Does Having More Cookbooks Mean That You Cook Better?

In a bookstore last week, I headed for the cookbook aisle. It’s often a place of cheap inspiration; you don’t have to buy a new cookbook to get new ideas. I love cookbooks. The pages, the words, the stories… a good cookbook is a combination of all these things.

But I also get overwhelmed by cookbooks. Standing in the cookbook aisle looking at all of the bright covers – How to Bake Bread, How to Bake Bread That’s Not Really Bread, How to Stop Baking Bread and Make Cupcakes Instead – I had that feeling. You couldn’t cook fast enough to keep up with the proliferation of cookbooks.

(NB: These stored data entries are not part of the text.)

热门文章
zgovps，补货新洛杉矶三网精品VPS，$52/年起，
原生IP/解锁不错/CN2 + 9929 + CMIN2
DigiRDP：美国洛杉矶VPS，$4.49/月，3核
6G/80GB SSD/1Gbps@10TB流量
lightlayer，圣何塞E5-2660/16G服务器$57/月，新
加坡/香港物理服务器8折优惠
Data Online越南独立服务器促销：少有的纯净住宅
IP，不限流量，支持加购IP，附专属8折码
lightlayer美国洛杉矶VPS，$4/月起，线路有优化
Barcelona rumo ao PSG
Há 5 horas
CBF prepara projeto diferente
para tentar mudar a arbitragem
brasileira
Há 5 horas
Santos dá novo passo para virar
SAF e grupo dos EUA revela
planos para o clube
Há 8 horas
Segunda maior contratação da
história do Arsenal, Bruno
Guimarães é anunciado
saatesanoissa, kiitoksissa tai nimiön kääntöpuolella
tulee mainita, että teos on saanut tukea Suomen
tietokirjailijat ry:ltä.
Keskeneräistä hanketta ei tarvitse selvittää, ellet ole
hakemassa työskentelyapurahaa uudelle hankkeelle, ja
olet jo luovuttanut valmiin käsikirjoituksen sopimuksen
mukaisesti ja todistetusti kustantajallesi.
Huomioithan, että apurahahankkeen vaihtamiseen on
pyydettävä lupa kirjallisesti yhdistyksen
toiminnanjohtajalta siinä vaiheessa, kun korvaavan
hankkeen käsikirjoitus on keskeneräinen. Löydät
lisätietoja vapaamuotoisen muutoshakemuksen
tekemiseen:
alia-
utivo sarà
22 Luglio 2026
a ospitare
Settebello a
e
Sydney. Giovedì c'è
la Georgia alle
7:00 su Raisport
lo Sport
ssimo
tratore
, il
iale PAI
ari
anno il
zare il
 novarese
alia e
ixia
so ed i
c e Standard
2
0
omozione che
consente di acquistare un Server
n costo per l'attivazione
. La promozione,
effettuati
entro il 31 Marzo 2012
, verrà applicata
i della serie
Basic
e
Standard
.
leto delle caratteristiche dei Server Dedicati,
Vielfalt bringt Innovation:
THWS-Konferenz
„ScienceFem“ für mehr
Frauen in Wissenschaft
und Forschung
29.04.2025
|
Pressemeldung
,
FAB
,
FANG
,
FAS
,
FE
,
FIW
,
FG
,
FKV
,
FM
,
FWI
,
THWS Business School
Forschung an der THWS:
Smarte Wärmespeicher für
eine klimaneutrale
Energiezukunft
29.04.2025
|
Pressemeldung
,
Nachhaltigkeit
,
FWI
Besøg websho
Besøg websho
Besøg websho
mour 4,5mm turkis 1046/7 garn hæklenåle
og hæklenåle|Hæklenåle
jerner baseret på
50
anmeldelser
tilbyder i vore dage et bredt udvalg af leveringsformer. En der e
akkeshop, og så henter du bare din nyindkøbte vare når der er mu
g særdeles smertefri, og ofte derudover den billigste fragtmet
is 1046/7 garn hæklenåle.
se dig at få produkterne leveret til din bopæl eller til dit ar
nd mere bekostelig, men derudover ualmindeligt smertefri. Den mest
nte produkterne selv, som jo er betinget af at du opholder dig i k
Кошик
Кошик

In a world of up close food photos with a shallow depth of field, I find myself drawn to the books without photos. The books that leave a little up to the imagination. You don’t really know how that apple tart is going to turn out do you? But at least you now have a basic recipe.

So I picked up The Flavour Thesaurus, a book about flavors and pairings: categorizing what goes with what. Coffee and coriander? Why not. I flipped through a few pages, and saw only text. No photos at all. Just a reference book for new food ideas. I bought it immediately. (As a complete and utter side note: I was in a Swedish bookstore, bought the Swedish version Smaklexikon, only to later realize that it was originally written in English. Global cooking to say the least.)

I came home and began the introduction, where the author Niki Segnit has a great line about after 20 years of cooking, still questioning her ability to cook food. Had she really learned to cook food or was she just fairly good at following recipes? Then she follows with a line that stuck with me, “My mother is, just like my grandmother was, an amazing cook but owns only two cookbooks and a folder with old cut out recipes, and she rarely looks in any of them.”

I was staying with my own grandmother, who having raised four children, knows her way around the kitchen, and there are always fresh baked rolls and cookies in her apartment. But her cookbook stash is tiny. All she really uses is one from 1985 with a funny photo on the front of a woman with a Farah Fawcett haircut, and even then, it’s only because she wrote down a few family recipes in the blank pages at the end.

My mother’s own cooking base comes from a worn out blue three-ring binder that dates back all the way to when she moved from Sweden to the US with my American father, sometime in the mid-1970s. Pages fall out and get put back in, no matter what the order. Some of her best recipes are in that binder, but she rarely has to consult them.

My mind returned to the bookstore, and the overwhelming amount of shelves with books from what to pair with wine to how to bake with licorice (ok, still sort of upset I didn’t buy that one). In the proliferation of cookbooks, have we actually forgotten how to cook?

Cookbooks have somehow given us the illusion that we are interested in food. That we dream of food. That we think about food. That we know what to do with it. But go to anyone’s home with more than a few cookbooks and see how worn the pages are. Most cookbooks remain only an illusion of a life well lived; we buy them because they provide a break from our everyday reality, but sometimes, we never even use them. A sort of lifestyle porn. We’re seduced by the dream that we too could be serving three course dinners and fresh scones with homemade yogurt every morning for breakfast. But can you whip up a dessert with just a few ingredients or are you stuck to being guided by a recipe? Does everything fall apart when you realize you don’t have three tablespoons of soy sauce?

If, for every time you had to eat, you had to take out a cookbook, you’d never even have the time to leave your position standing in front of the bookshelf. Cooking is a combination of being inspired and learning new things and daring to experiment.

That doesn’t mean we’ll never buy a new cookbook again – I have plenty on my “want” list – but what are the cookbooks that work? The ones that are references. Guidebooks to navigating and understanding the world of food. My own favorite cookbooks are the simple ones. Text-heavy, simply illustrated and straightforward. A good recipe doesn’t have to hide behind a flashy image; it stands alone.

Have cookbooks changed how we cook? Most certainly. A good cookbook collection can provide culinary inspiration as well as guidance for the daily staples. But they have to be used. The pages must be worn. The recipes tried more than once. Notes written in the margins.

Food won’t happen just by having a colorful cookbook on your table. You have to step in to the kitchen and get your hands dirty.